Effectivement, l’une des deux armées tour à tour poussant et suivant l’autre, et le mouvement de recul de la veille rendant toujours nécessaire celui du lendemain, en moins d’un mois on avait passé de Tortone à Novi, de Novi à Voltri, puis à Savone, à Finale, à Alberga, à Oneille et enfin aux portes de Nice[1].

La précipitation épeurée de cette retraite étonnait les populations qui voyaient passer devant elles une armée en fuite sans qu’aucun combat eût précédé, et les moins surpris n’étaient pas les vainqueurs eux-mêmes qui s’avançaient à leur aise, ne comprenant rien à la facilité de leur marche. Quand le général Braun arriva sans avoir rencontré personne devant lui jusqu’au défilé de la Boccheta qui gardait les approches de la ville de Gênes et dont quelques centaines d’hommes auraient suffi pour lui disputer le passage : « Dépêchons-nous donc d’aller en France, s’écria-t-il, ces gens-là ont perdu la tête. « Il ne pouvait croire qu’on abandonnât ainsi, sans esprit de retour et sans lui laisser un secours suffisant pour se défendre, une alliée fidèle et importante dont l’appui n’avait pas été indifférent dans les succès de l’année précédente.

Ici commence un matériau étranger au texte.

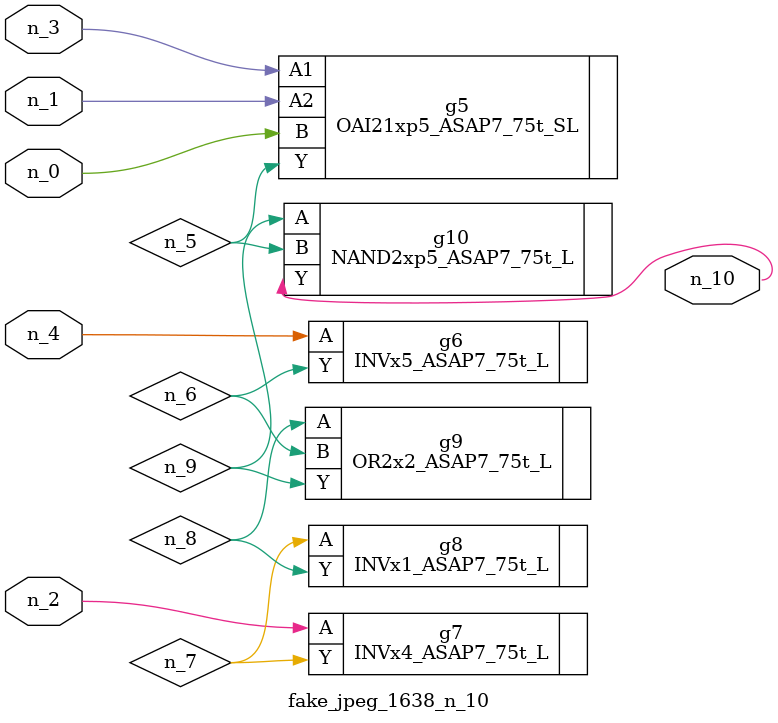
<source format=v>
module fake_jpeg_1638_n_10 (n_3, n_2, n_1, n_0, n_4, n_10);

input n_3;
input n_2;
input n_1;
input n_0;
input n_4;

output n_10;

wire n_8;
wire n_9;
wire n_6;
wire n_5;
wire n_7;

OAI21xp5_ASAP7_75t_SL g5 ( 
.A1(n_3),
.A2(n_1),
.B(n_0),
.Y(n_5)
);

INVx5_ASAP7_75t_L g6 ( 
.A(n_4),
.Y(n_6)
);

INVx4_ASAP7_75t_L g7 ( 
.A(n_2),
.Y(n_7)
);

INVx1_ASAP7_75t_L g8 ( 
.A(n_7),
.Y(n_8)
);

OR2x2_ASAP7_75t_L g9 ( 
.A(n_8),
.B(n_6),
.Y(n_9)
);

NAND2xp5_ASAP7_75t_L g10 ( 
.A(n_9),
.B(n_5),
.Y(n_10)
);


endmodule
</source>
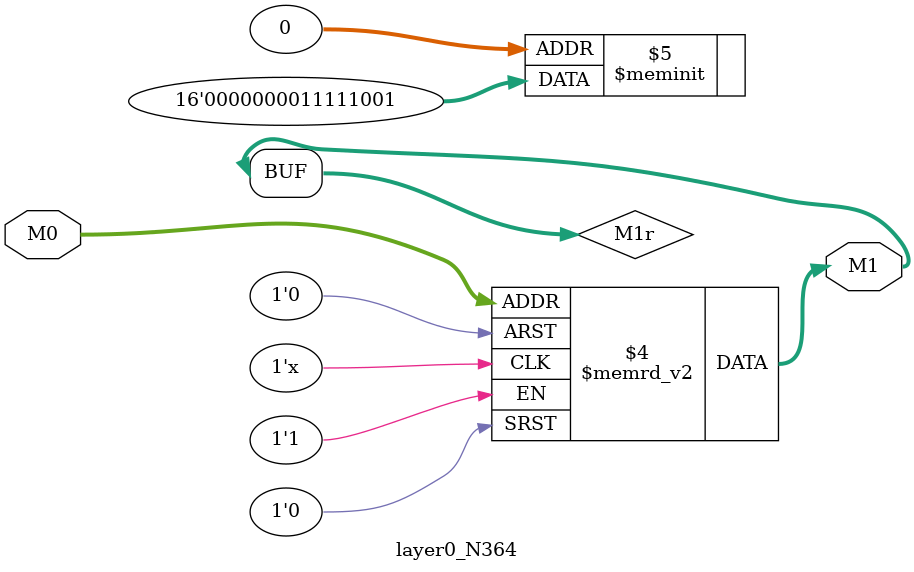
<source format=v>
module layer0_N364 ( input [2:0] M0, output [1:0] M1 );

	(*rom_style = "distributed" *) reg [1:0] M1r;
	assign M1 = M1r;
	always @ (M0) begin
		case (M0)
			3'b000: M1r = 2'b01;
			3'b100: M1r = 2'b00;
			3'b010: M1r = 2'b11;
			3'b110: M1r = 2'b00;
			3'b001: M1r = 2'b10;
			3'b101: M1r = 2'b00;
			3'b011: M1r = 2'b11;
			3'b111: M1r = 2'b00;

		endcase
	end
endmodule

</source>
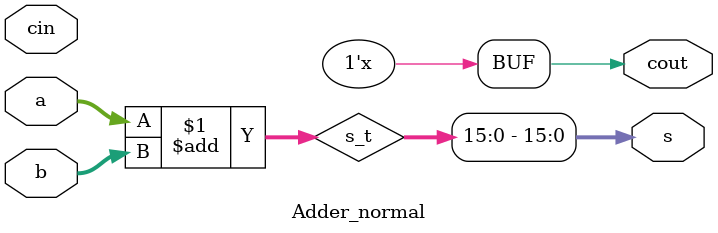
<source format=v>

module Adder_normal(
    a,
    b,
    cin,
    s,
    cout
);
parameter width = 16;

input [width-1:0]a;
input [width-1:0]b;
input cin;

output [width-1:0]s;
output cout;

wire [width : 0]s_t;

assign s_t = a + b;
assign s = s_t[width-1 : 0];
assign cout = s[width];

endmodule
</source>
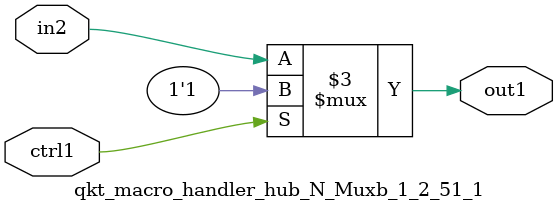
<source format=v>

`timescale 1ps / 1ps


module qkt_macro_handler_hub_N_Muxb_1_2_51_1( in2, ctrl1, out1 );

    input in2;
    input ctrl1;
    output out1;
    reg out1;

    
    // rtl_process:qkt_macro_handler_hub_N_Muxb_1_2_51_1/qkt_macro_handler_hub_N_Muxb_1_2_51_1_thread_1
    always @*
      begin : qkt_macro_handler_hub_N_Muxb_1_2_51_1_thread_1
        case (ctrl1) 
          1'b1: 
            begin
              out1 = 1'b1;
            end
          default: 
            begin
              out1 = in2;
            end
        endcase
      end

endmodule


</source>
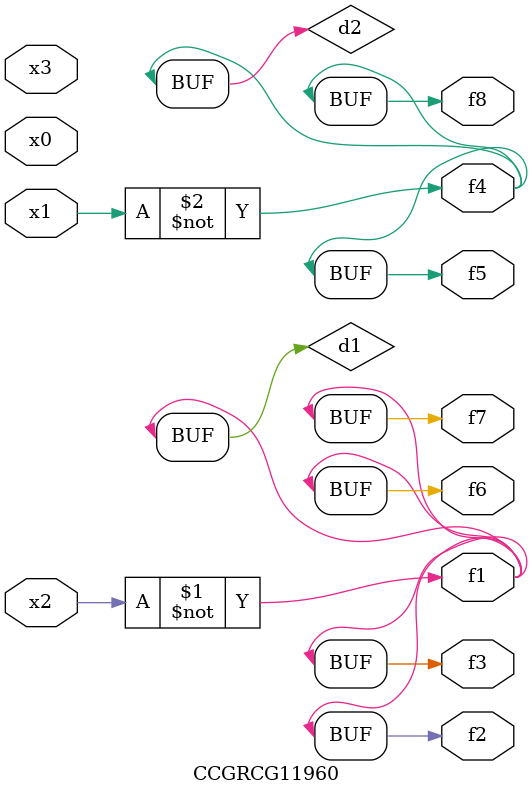
<source format=v>
module CCGRCG11960(
	input x0, x1, x2, x3,
	output f1, f2, f3, f4, f5, f6, f7, f8
);

	wire d1, d2;

	xnor (d1, x2);
	not (d2, x1);
	assign f1 = d1;
	assign f2 = d1;
	assign f3 = d1;
	assign f4 = d2;
	assign f5 = d2;
	assign f6 = d1;
	assign f7 = d1;
	assign f8 = d2;
endmodule

</source>
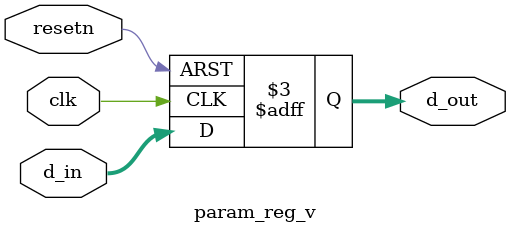
<source format=v>
/*
*  File            :   param_reg_v.v
*  Autor           :   Vlasov D.V.
*  Data            :   2019.04.17
*  Language        :   Verilog
*  Description     :   This is register with parameters
*  Copyright(c)    :   2018 - 2019 Vlasov D.V.
*/

module param_reg_v
#(
    parameter                   W = 8
)(
    // clock and reset
    input   wire    [0   : 0]   clk,    // clock
    input   wire    [0   : 0]   resetn, // reset
    // data
    input   wire    [W-1 : 0]   d_in,   // data input
    output  reg     [W-1 : 0]   d_out   // data output
);

    always @(posedge clk, negedge resetn)
        if( !resetn )
            d_out <= {W { 1'b0 } };
        else    
            d_out <= d_in;

endmodule // param_reg_v

</source>
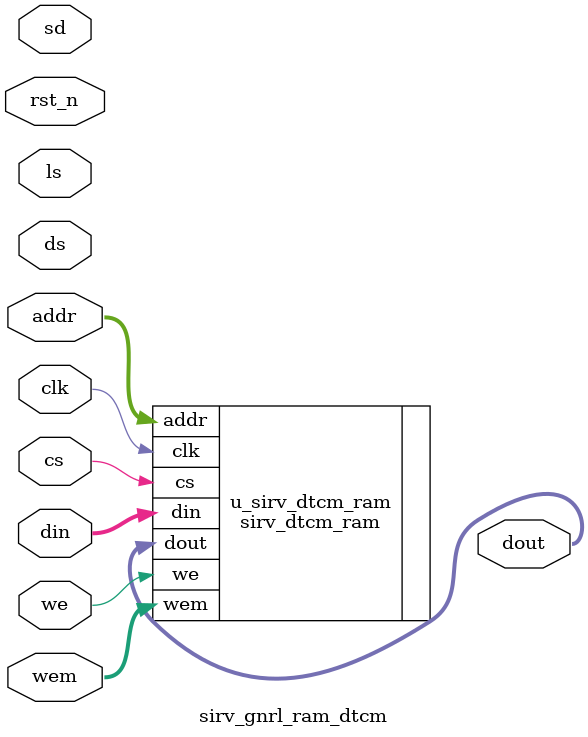
<source format=v>
 /*                                                                      
 Copyright 2018-2020 Nuclei System Technology, Inc.                
                                                                         
 Licensed under the Apache License, Version 2.0 (the "License");         
 you may not use this file except in compliance with the License.        
 You may obtain a copy of the License at                                 
                                                                         
     http://www.apache.org/licenses/LICENSE-2.0                          
                                                                         
  Unless required by applicable law or agreed to in writing, software    
 distributed under the License is distributed on an "AS IS" BASIS,       
 WITHOUT WARRANTIES OR CONDITIONS OF ANY KIND, either express or implied.
 See the License for the specific language governing permissions and     
 limitations under the License.                                          
 */                                                                      
                                                                         
                                                                         
                                                                         
//=====================================================================
//
// Designer   : Bob Hu
//
// Description:
//  The top level RAM module
//
// ====================================================================

module sirv_gnrl_ram_dtcm
#(parameter DP = 8192,
  parameter DW = 64,
  parameter FORCE_X2ZERO = 1,
  parameter MW = 8,
  parameter AW = 14 
  ) (
  input            sd,
  input            ds,
  input            ls,

  input            rst_n,
  input            clk,
  input            cs,
  input            we,
  input [AW-1:0]   addr,
  input [DW-1:0]   din,
  input [MW-1:0]   wem,
  output[DW-1:0]   dout
);

//To add the ASIC or FPGA or Sim-model control here
// This is the Sim-model
//
//`ifdef FPGA_SOURCE
sirv_dtcm_ram #(
    .FORCE_X2ZERO (1'b0),
    .DP (DP),
    .AW (AW),
    .MW (MW),
    .DW (DW) 
)u_sirv_dtcm_ram (
    .clk   (clk),
    .din   (din),
    .addr  (addr),
    .cs    (cs),
    .we    (we),
    .wem   (wem),
    .dout  (dout)
);
//`else
//
//sirv_sim_ram #(
//    .FORCE_X2ZERO (FORCE_X2ZERO),
//    .DP (DP),
//    .AW (AW),
//    .MW (MW),
//    .DW (DW) 
//)u_sirv_sim_ram (
//    .clk   (clk),
//    .din   (din),
//    .addr  (addr),
//    .cs    (cs),
//    .we    (we),
//    .wem   (wem),
//    .dout  (dout)
//);
//`endif

endmodule

</source>
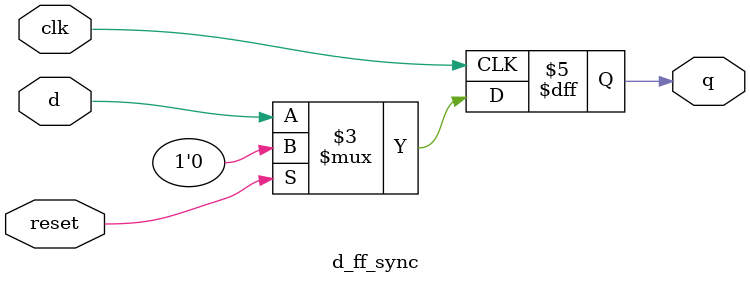
<source format=sv>
module d_ff_sync (
    input clk,
    input d,
    input reset,   // Active-high synchronous reset
    output reg q
);
    always @(posedge clk) begin
        if (reset)
            q <= 1'b0;
        else
            q <= d;
    end
endmodule

</source>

C’était pourtant le fait, et dans cette malheureuse cité, ainsi abandonnée aux ressentimens d’un voisin jaloux et d’une ennemie implacable, régnait une consternation sans égale. La possession de Gênes

  1. Campagnes de Maillebois par le marquis de Pesay, t. II, p. 296 et suiv. — Journal de d’Argenson, t. V, p. 26 et suiv. — (Ministère de la guerre. — Campagne d’Italie en 1747. — Passim.)